Todo esse avanço, no entanto, exige investimentos elevados e de longo prazo. Em 2024, a Roche investiu 15 bilhões de francos suíços (R$ 103 bilhões) em pesquisa e desenvolvimento. “Cerca de 3 bilhões de francos suíços (R$ 20 bilhões) foram destinados às fases iniciais de projetos que só chegam ao mercado em cinco ou dez anos, sabendo que algumas dessas iniciativas vão dar certo e outras não”, afirma.
O conjunto de novas tecnologias de prevenção, monitoramento e tratamento promete ampliar a longevidade. No Brasil, a expectativa de vida ao nascer passou de 71,1 anos, em 2000, para 76,6 anos em 2024.
Ainda assim, viver mais não é sempre sinônimo de viver melhor. Segundo Maisa Kairalla, geriatra do Hospital Sírio-Libanês, a tecnologia é uma aliada importante. “Ela joga a nosso favor em todas as áreas. Temos exames apoiados por inteligência artificial, telemedicina e acesso a especialistas em qualquer lugar”, observa.
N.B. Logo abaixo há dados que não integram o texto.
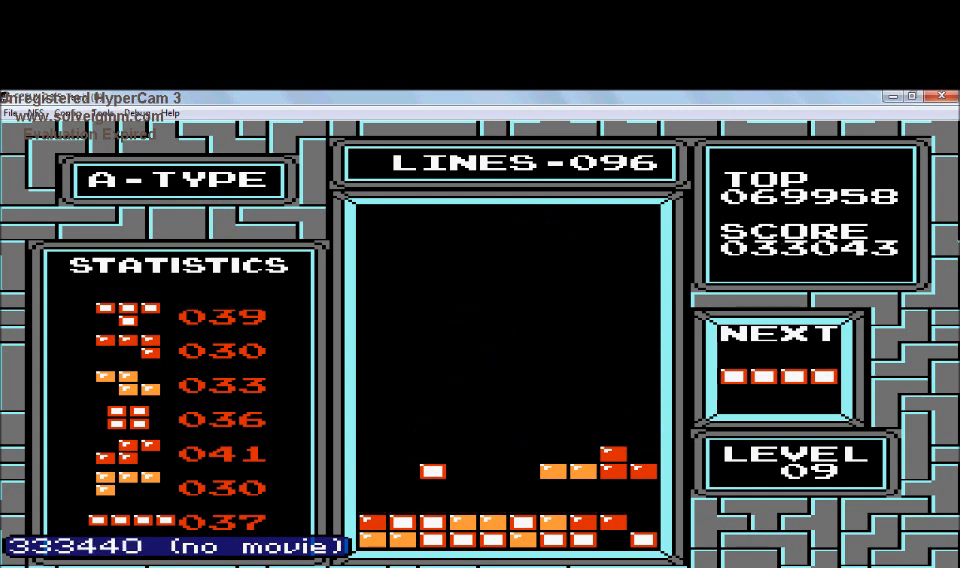
{"buttons": [], "events": []}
Na geriatria, há uso crescente de robôs, desde os que auxiliam em tarefas domésticas até os que simulam animais de estimação e interagem socialmente. “Isso reduz a solidão e se traduz em melhora da memória, da depressão e da funcionalidade.”
Além disso, doenças crônicas e degenerativas, como diabetes, Alzheimer e Parkinson, terão tratamentos novos e mais eficazes. Ainda assim, recomendações médicas conhecidas há bastante tempo permanecem. “Cerca de 70% do nosso envelhecimento depende da gente. Apesar de todo esse arsenal tecnológico, o ser humano continua se beneficiando do básico: hábitos saudáveis, atividade física, vínculos sociais, fé e exames em dia”, conclui.